Upon her return to the United States, Berger began working 60 hours a week on this unique organization. She lived, breathed, and ate Project Interchange, its challenges and frustrations. She started working from home, but shortly thereafter, friends provided her with an office, free of charge, from which to run Project Interchange.
At the beginning, reactions to the project were largely negative, putting pressure on Project Interchange and Debbie Berger to prove its value. Nonetheless, there were quite a few staunch supporters who believed in the success of this enterprise from the very start. As time progressed, the success of Project Interchange could be seen in the changing attitudes of the seminar participants as well as the willingness of donors to support Project Interchange.

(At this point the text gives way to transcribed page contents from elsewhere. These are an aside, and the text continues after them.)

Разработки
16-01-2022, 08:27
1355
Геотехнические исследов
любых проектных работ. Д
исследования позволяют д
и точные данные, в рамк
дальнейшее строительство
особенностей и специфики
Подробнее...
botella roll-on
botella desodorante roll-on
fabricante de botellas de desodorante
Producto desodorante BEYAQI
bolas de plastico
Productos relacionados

Project Interchange began as a volunteer organization, as Debbie Berger, Judy Linowes, and Mimi Charnoff would put in full days for no compensation. They made contacts in Israel, working with the Jerusalem Institute to develop and plan the trips and speaking engagements. In 1984/5, Project Interchange hired Aviva Meyer, its first Executive Director, who continued to work with Berger and the other initial “volunteers.” The groups that were sent to Israel continued to grow, and remained unique in their focus on tailored seminar trips among peer groups.

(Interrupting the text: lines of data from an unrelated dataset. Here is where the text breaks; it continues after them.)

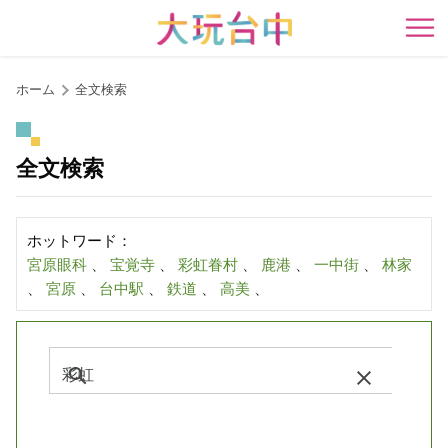
ア
ン
開
カ
ー
ホーム
全文検索
ポ
イ
ン
全文検索
ト
に
移
ホットワード：
動
宮原眼科
、
宝覚寺
、
彩虹眷村
、
鹿港
、
一中街
、
林家
す
、
宮原
、
台中駅
、
鉄道
、
高美
、
る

In 1992, Berger decided that it would be important to institutionalize the organization, to ensure that it would keep running without being solely dependent on her steam power. She met with David Harris, then head of the Washington office of the American Jewish Committee, and decided to entrust the organization to him. After “shopping around” other organizations, Berger decided that the values of Project Interchange aligned most clearly with those of the American Jewish Committee. This umbrella organization also had a long history of supporting “institutes” that, though affiliated and deeply tied, remained largely independent. Paul Berger, Debbie’s husband, who had been the lawyer for Project Interchange, and Al Moses, another early supporter and then President of the American Jewish Committee, created an agreement that would join PI and AJC while providing for a separate institute that would maintain independence for programming and direction. This joint venture brought Project Interchange a larger platform that would reach a broader audience.

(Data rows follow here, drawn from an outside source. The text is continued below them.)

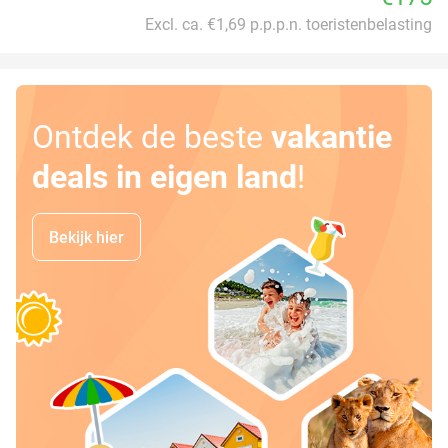
Excl. ca. €1,69 p.p.p.n. toeristenbelasting
Ontdek de beste
vakantie
deals in eigen land
!
Bekijk hier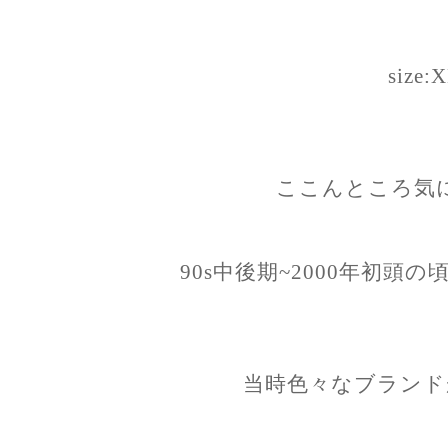
size:
ここんところ気
90s中後期~2000年初頭の
当時色々なブランド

At this point, Project Interchange took on a life of its own, continued to expand, and continues to take current and future leaders to Israel as an institute of the American Jewish Committee.

Mission
as of 12/5/06
Project Interchange, an institute of the American Jewish Committee, provides current and emerging United States and international leaders with an enhanced understanding of, and perspective on, Israeland the pursuit of Middle East peace through introductory educational seminars in Israel.